(Stored data entries)
───

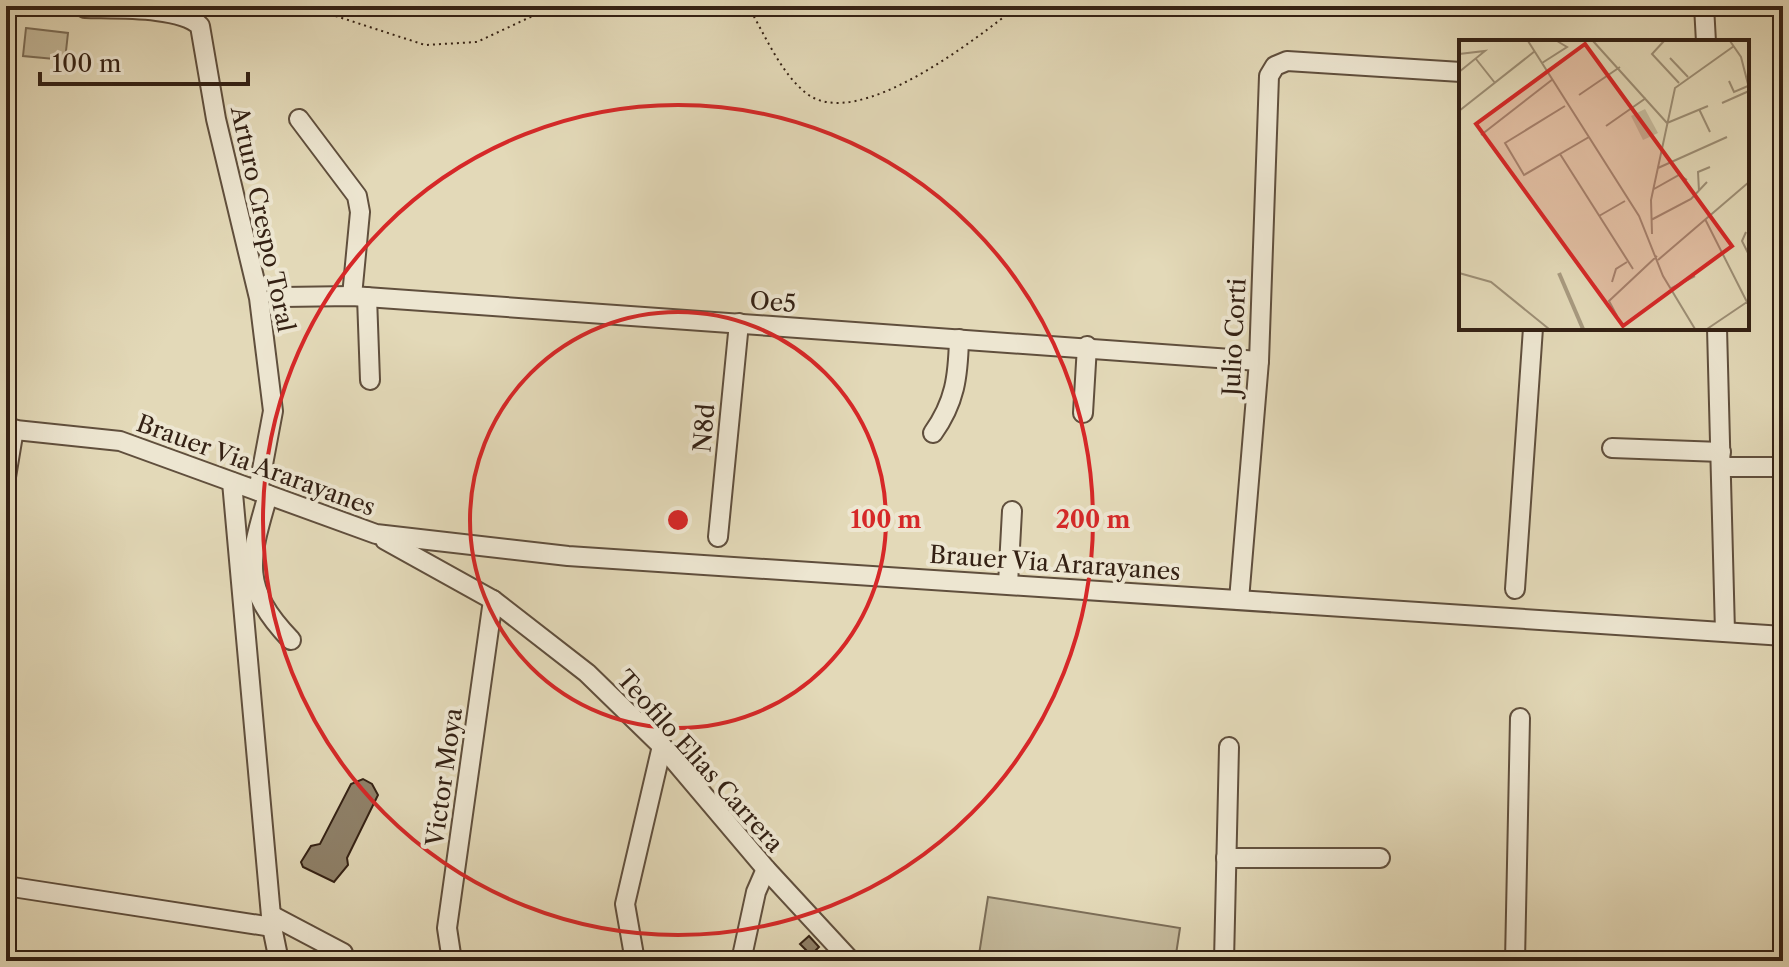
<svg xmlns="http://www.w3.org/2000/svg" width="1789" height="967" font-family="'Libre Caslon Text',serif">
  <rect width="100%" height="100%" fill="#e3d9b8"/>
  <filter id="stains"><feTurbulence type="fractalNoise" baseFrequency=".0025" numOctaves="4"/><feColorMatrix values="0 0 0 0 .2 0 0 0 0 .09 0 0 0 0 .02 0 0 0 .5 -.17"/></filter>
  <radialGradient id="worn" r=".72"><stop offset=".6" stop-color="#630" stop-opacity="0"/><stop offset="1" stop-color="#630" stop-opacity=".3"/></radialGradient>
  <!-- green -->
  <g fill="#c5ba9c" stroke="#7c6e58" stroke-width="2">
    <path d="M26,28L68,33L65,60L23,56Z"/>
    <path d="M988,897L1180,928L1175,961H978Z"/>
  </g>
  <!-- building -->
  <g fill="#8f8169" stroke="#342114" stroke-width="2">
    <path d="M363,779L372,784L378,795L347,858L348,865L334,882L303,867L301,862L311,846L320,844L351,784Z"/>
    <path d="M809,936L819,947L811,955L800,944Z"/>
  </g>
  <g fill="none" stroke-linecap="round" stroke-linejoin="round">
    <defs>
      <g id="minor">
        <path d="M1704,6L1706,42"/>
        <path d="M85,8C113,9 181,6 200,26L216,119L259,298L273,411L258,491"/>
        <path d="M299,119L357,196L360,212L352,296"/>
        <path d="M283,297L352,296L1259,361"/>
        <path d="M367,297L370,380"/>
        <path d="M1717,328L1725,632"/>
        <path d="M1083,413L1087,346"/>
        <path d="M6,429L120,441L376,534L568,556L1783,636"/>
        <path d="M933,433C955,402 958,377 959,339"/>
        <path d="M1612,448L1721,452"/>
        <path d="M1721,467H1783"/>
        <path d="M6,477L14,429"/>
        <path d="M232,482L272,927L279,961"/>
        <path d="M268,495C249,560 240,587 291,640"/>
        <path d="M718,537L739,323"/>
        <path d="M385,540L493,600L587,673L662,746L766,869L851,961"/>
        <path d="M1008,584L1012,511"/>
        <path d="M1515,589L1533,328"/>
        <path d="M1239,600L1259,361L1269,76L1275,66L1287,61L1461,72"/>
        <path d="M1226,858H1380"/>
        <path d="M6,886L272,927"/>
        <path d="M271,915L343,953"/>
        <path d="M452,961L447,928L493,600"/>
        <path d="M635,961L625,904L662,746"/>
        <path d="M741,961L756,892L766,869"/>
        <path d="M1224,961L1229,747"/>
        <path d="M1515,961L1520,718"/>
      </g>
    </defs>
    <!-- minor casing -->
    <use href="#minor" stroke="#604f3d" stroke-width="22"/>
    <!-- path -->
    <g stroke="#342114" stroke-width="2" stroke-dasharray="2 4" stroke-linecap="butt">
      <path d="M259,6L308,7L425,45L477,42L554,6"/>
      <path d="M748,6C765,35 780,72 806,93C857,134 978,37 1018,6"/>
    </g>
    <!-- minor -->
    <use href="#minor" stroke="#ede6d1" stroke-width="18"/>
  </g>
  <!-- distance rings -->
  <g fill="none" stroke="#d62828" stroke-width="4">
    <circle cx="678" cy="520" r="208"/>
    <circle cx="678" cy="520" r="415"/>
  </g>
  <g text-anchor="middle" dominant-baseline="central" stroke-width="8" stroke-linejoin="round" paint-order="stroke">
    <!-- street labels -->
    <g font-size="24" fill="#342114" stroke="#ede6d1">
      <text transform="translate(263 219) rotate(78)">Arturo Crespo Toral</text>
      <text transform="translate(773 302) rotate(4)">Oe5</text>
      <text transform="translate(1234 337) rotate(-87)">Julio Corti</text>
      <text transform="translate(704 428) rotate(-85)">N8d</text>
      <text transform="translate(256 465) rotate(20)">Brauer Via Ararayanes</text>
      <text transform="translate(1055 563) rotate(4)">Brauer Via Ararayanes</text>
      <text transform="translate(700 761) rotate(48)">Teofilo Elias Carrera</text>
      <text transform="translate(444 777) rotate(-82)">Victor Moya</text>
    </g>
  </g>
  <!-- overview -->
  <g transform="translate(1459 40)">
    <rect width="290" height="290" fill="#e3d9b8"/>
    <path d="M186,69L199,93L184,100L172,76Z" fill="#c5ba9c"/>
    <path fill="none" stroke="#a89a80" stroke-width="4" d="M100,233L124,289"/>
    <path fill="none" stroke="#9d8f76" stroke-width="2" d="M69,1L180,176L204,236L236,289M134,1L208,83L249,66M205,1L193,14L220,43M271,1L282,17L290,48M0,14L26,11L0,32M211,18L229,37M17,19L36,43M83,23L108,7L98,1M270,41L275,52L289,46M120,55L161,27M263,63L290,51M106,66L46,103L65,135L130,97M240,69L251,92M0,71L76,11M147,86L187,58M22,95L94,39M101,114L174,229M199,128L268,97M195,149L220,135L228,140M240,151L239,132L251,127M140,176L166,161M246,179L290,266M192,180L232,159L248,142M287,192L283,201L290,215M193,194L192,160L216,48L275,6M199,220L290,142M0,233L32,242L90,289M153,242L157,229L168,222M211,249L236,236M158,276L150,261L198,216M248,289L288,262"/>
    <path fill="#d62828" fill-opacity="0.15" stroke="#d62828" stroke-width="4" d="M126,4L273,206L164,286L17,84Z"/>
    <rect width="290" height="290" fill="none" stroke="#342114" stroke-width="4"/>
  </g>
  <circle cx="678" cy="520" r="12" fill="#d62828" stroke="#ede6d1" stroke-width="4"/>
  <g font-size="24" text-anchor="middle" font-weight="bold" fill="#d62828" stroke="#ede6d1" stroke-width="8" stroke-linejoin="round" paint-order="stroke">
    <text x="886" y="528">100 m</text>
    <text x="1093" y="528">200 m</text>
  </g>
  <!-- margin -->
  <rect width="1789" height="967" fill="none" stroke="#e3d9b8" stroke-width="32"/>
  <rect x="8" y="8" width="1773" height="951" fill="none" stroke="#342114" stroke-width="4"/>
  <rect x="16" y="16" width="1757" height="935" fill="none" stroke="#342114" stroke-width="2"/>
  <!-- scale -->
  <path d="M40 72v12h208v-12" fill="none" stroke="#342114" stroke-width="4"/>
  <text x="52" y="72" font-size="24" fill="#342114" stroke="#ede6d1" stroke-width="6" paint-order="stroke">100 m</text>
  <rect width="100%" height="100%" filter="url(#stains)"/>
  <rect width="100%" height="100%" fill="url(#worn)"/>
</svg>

───

__Work order__:
Scan the lines above for "circle", then copy every one that has it.

__Solution__:
    <circle cx="678" cy="520" r="208"/>
    <circle cx="678" cy="520" r="415"/>
  <circle cx="678" cy="520" r="12" fill="#d62828" stroke="#ede6d1" stroke-width="4"/>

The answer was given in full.